▶ _Brief_: Write out the listing from the line with "Figure 21. Structures" to the line with "Table 1. H.264 Encoder Configuration", both lines included, exactly and nothing beyond. Leave pictures out.

▶ _Raw data_:
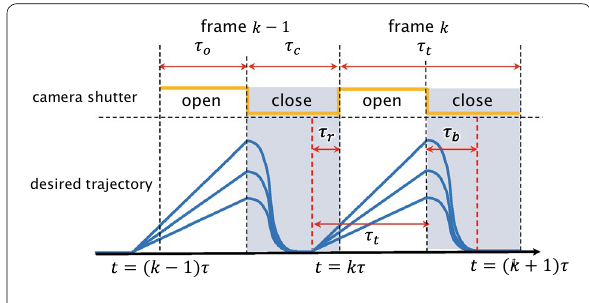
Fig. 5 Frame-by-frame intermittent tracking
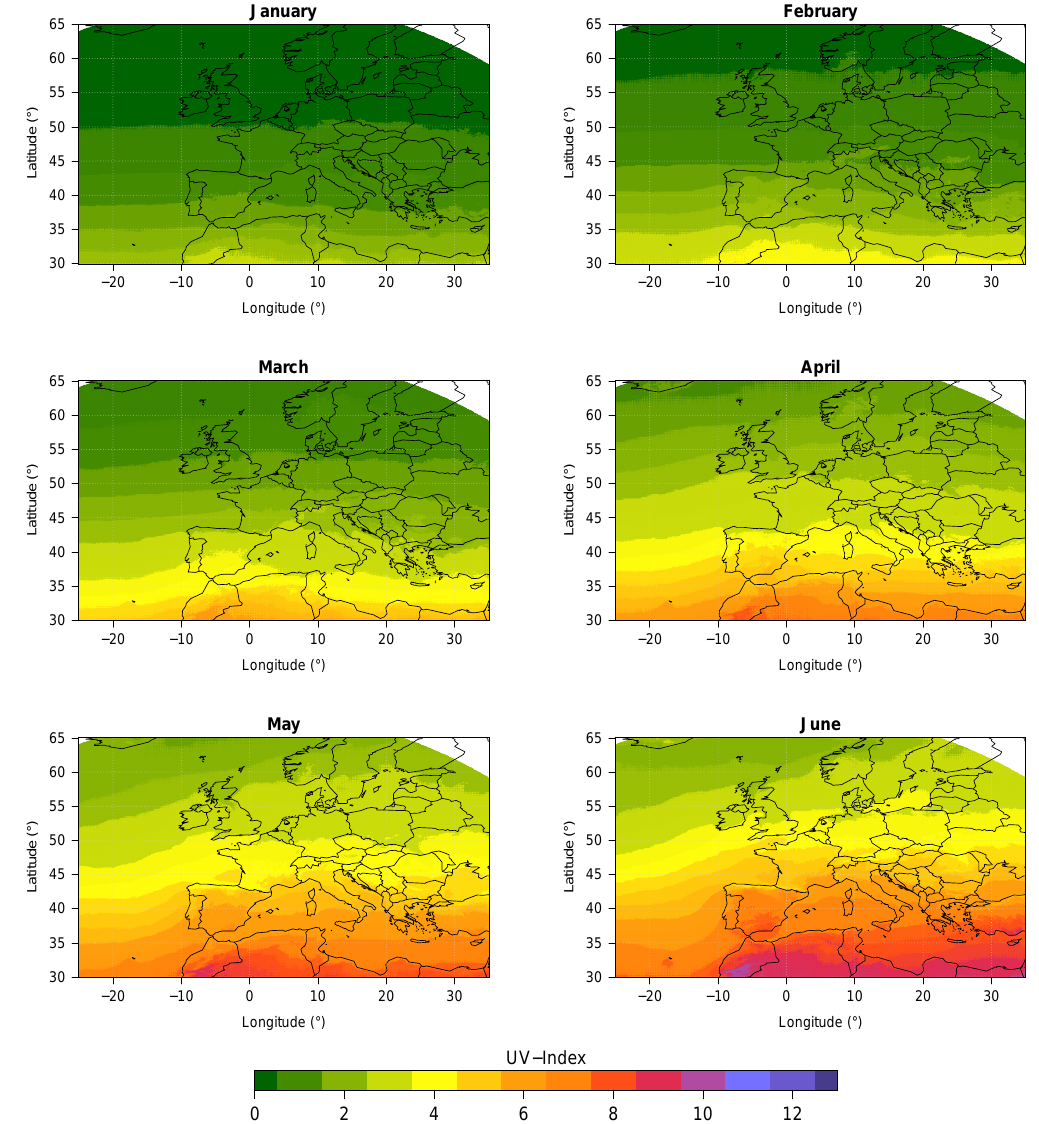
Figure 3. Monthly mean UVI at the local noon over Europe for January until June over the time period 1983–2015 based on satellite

--

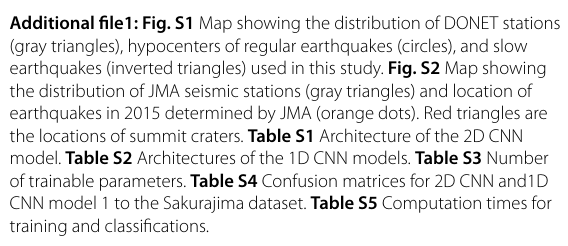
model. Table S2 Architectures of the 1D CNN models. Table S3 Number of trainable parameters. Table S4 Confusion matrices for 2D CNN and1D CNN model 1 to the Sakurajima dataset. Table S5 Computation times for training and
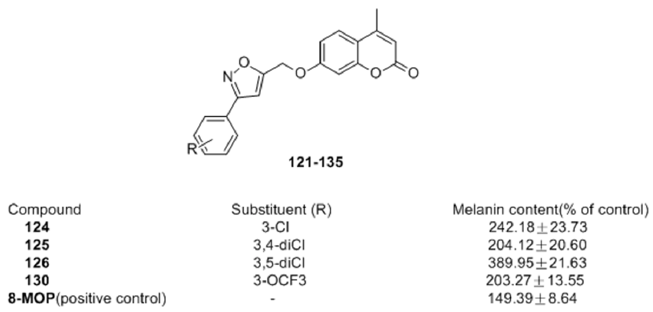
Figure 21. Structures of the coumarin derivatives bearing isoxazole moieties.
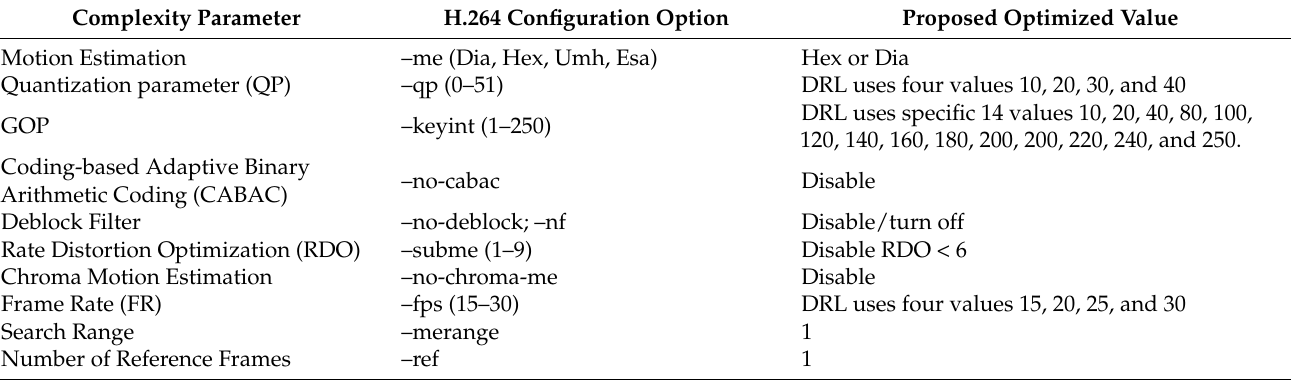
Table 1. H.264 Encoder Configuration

▶ _Solved exercise_:
Figure 21. Structures of the coumarin derivatives bearing isoxazole moieties.
Table 1. H.264 Encoder Configuration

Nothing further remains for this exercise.